Exact reproduction, images excluded: write out the records below.
### Exercise data ###
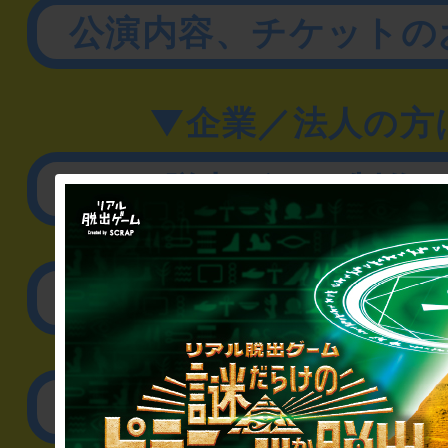
公演内容、チケットの
▼企業／法人の方
リアル脱出ゲーム制作
取材に関するお問
その他のご相談／お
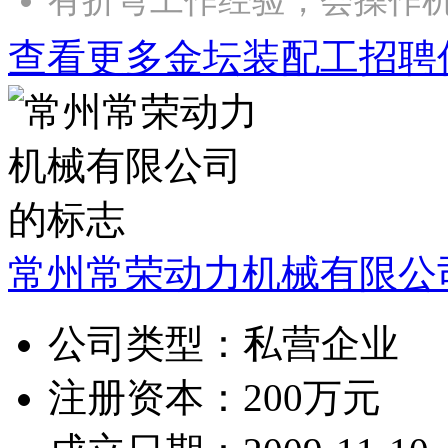
有折弯工作经验，会操作
查看更多金坛装配工招聘
常州常荣动力机械有限公
公司类型：
私营企业
注册资本：
200万元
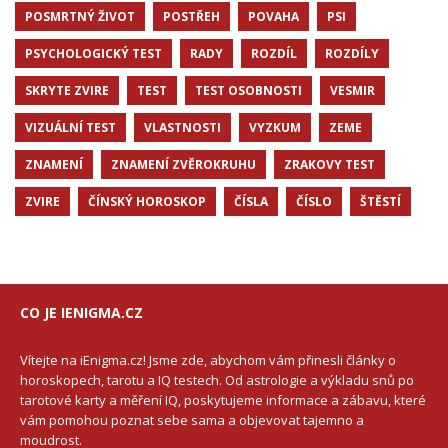
POSMRTNÝ ŽIVOT
POSTŘEH
POVAHA
PSI
PSYCHOLOGICKÝ TEST
RADY
ROZDÍL
ROZDÍLY
SKRYTE ZVIRE
TEST
TEST OSOBNOSTI
VESMIR
VIZUÁLNÍ TEST
VLASTNOSTI
VYZKUM
ZEME
ZNAMENÍ
ZNAMENÍ ZVĚROKRUHU
ZRAKOVY TEST
ZVIRE
ČÍNSKÝ HOROSKOP
ČÍSLA
ČÍSLO
ŠTĚSTÍ
CO JE IENIGMA.CZ
Vítejte na iEnigma.cz! Jsme zde, abychom vám přinesli články o
horoskopech, tarotu a IQ testech. Od astrologie a výkladu snů po
tarotové karty a měření IQ, poskytujeme informace a zábavu, které
vám pomohou poznat sebe sama a objevovat tajemno a
moudrost.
###
> **Response box**:
公演内容、チケットの
▼企業／法人の方
リアル脱出ゲーム制作
取材に関するお問
その他のご相談／お
有折弯工作经验，会操作
查看更多金坛装配工招聘
常州常荣动力机械有限公
公司类型：
私营企业
注册资本：
200万元
POSMRTNÝ ŽIVOT
POSTŘEH
POVAHA
PSI
PSYCHOLOGICKÝ TEST
RADY
ROZDÍL
ROZDÍLY
SKRYTE ZVIRE
TEST
TEST OSOBNOSTI
VESMIR
VIZUÁLNÍ TEST
VLASTNOSTI
VYZKUM
ZEME
ZNAMENÍ
ZNAMENÍ ZVĚROKRUHU
ZRAKOVY TEST
ZVIRE
ČÍNSKÝ HOROSKOP
ČÍSLA
ČÍSLO
ŠTĚSTÍ
CO JE IENIGMA.CZ
Vítejte na iEnigma.cz! Jsme zde, abychom vám přinesli články o
horoskopech, tarotu a IQ testech. Od astrologie a výkladu snů po
tarotové karty a měření IQ, poskytujeme informace a zábavu, které
vám pomohou poznat sebe sama a objevovat tajemno a
moudrost.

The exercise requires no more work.